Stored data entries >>

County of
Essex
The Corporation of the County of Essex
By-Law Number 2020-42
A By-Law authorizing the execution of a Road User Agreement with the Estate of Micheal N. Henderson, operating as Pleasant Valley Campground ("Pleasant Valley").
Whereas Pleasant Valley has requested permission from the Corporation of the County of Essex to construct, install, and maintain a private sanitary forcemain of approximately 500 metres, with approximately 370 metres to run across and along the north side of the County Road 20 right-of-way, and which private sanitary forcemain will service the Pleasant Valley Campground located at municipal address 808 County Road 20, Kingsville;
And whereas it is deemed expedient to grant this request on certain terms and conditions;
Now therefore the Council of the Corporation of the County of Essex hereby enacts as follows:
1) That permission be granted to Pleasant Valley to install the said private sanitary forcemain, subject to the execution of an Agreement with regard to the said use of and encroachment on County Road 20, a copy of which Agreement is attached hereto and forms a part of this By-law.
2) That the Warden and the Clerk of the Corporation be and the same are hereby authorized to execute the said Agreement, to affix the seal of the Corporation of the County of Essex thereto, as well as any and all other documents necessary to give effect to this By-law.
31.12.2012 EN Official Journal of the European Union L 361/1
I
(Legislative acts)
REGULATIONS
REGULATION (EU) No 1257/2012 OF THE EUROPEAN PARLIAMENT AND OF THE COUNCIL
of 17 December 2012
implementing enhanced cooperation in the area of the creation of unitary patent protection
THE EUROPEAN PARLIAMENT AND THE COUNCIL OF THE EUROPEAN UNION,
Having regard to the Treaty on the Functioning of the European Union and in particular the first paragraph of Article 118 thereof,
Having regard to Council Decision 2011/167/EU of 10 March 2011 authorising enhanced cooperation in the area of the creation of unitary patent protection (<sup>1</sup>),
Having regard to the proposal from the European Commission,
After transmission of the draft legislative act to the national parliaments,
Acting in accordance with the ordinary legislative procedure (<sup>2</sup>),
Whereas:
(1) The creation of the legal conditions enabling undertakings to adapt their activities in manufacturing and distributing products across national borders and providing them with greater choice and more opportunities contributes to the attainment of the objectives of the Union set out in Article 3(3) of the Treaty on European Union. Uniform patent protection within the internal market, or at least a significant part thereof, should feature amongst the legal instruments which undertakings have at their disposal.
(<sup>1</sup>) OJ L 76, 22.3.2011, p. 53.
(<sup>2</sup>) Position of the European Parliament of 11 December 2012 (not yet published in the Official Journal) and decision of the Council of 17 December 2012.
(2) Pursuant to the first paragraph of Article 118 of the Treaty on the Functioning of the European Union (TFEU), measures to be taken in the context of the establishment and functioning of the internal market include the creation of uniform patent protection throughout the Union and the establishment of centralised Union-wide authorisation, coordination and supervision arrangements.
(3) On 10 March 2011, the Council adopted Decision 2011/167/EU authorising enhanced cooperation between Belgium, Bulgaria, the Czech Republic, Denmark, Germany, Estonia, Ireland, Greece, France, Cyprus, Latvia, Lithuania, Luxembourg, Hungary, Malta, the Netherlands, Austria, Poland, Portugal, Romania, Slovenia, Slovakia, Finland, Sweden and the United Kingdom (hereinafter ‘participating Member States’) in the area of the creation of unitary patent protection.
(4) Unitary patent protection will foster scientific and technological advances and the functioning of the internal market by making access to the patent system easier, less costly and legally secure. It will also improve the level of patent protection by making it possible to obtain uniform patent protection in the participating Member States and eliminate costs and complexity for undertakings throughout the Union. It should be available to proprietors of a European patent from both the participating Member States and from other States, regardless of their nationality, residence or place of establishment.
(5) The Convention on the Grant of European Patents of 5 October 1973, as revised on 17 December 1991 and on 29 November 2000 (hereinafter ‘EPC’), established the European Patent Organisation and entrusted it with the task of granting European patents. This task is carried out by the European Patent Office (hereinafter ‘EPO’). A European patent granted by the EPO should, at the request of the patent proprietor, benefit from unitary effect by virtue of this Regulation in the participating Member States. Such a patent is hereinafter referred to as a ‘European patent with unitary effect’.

WORK ITEM >>
For this exercise, output all the data exactly as shown above.

TASK SOLUTION >>
County of
Essex
The Corporation of the County of Essex
By-Law Number 2020-42
A By-Law authorizing the execution of a Road User Agreement with the Estate of Micheal N. Henderson, operating as Pleasant Valley Campground ("Pleasant Valley").
Whereas Pleasant Valley has requested permission from the Corporation of the County of Essex to construct, install, and maintain a private sanitary forcemain of approximately 500 metres, with approximately 370 metres to run across and along the north side of the County Road 20 right-of-way, and which private sanitary forcemain will service the Pleasant Valley Campground located at municipal address 808 County Road 20, Kingsville;
And whereas it is deemed expedient to grant this request on certain terms and conditions;
Now therefore the Council of the Corporation of the County of Essex hereby enacts as follows:
1) That permission be granted to Pleasant Valley to install the said private sanitary forcemain, subject to the execution of an Agreement with regard to the said use of and encroachment on County Road 20, a copy of which Agreement is attached hereto and forms a part of this By-law.
2) That the Warden and the Clerk of the Corporation be and the same are hereby authorized to execute the said Agreement, to affix the seal of the Corporation of the County of Essex thereto, as well as any and all other documents necessary to give effect to this By-law.
31.12.2012 EN Official Journal of the European Union L 361/1
I
(Legislative acts)
REGULATIONS
REGULATION (EU) No 1257/2012 OF THE EUROPEAN PARLIAMENT AND OF THE COUNCIL
of 17 December 2012
implementing enhanced cooperation in the area of the creation of unitary patent protection
THE EUROPEAN PARLIAMENT AND THE COUNCIL OF THE EUROPEAN UNION,
Having regard to the Treaty on the Functioning of the European Union and in particular the first paragraph of Article 118 thereof,
Having regard to Council Decision 2011/167/EU of 10 March 2011 authorising enhanced cooperation in the area of the creation of unitary patent protection (<sup>1</sup>),
Having regard to the proposal from the European Commission,
After transmission of the draft legislative act to the national parliaments,
Acting in accordance with the ordinary legislative procedure (<sup>2</sup>),
Whereas:
(1) The creation of the legal conditions enabling undertakings to adapt their activities in manufacturing and distributing products across national borders and providing them with greater choice and more opportunities contributes to the attainment of the objectives of the Union set out in Article 3(3) of the Treaty on European Union. Uniform patent protection within the internal market, or at least a significant part thereof, should feature amongst the legal instruments which undertakings have at their disposal.
(<sup>1</sup>) OJ L 76, 22.3.2011, p. 53.
(<sup>2</sup>) Position of the European Parliament of 11 December 2012 (not yet published in the Official Journal) and decision of the Council of 17 December 2012.
(2) Pursuant to the first paragraph of Article 118 of the Treaty on the Functioning of the European Union (TFEU), measures to be taken in the context of the establishment and functioning of the internal market include the creation of uniform patent protection throughout the Union and the establishment of centralised Union-wide authorisation, coordination and supervision arrangements.
(3) On 10 March 2011, the Council adopted Decision 2011/167/EU authorising enhanced cooperation between Belgium, Bulgaria, the Czech Republic, Denmark, Germany, Estonia, Ireland, Greece, France, Cyprus, Latvia, Lithuania, Luxembourg, Hungary, Malta, the Netherlands, Austria, Poland, Portugal, Romania, Slovenia, Slovakia, Finland, Sweden and the United Kingdom (hereinafter ‘participating Member States’) in the area of the creation of unitary patent protection.
(4) Unitary patent protection will foster scientific and technological advances and the functioning of the internal market by making access to the patent system easier, less costly and legally secure. It will also improve the level of patent protection by making it possible to obtain uniform patent protection in the participating Member States and eliminate costs and complexity for undertakings throughout the Union. It should be available to proprietors of a European patent from both the participating Member States and from other States, regardless of their nationality, residence or place of establishment.
(5) The Convention on the Grant of European Patents of 5 October 1973, as revised on 17 December 1991 and on 29 November 2000 (hereinafter ‘EPC’), established the European Patent Organisation and entrusted it with the task of granting European patents. This task is carried out by the European Patent Office (hereinafter ‘EPO’). A European patent granted by the EPO should, at the request of the patent proprietor, benefit from unitary effect by virtue of this Regulation in the participating Member States. Such a patent is hereinafter referred to as a ‘European patent with unitary effect’.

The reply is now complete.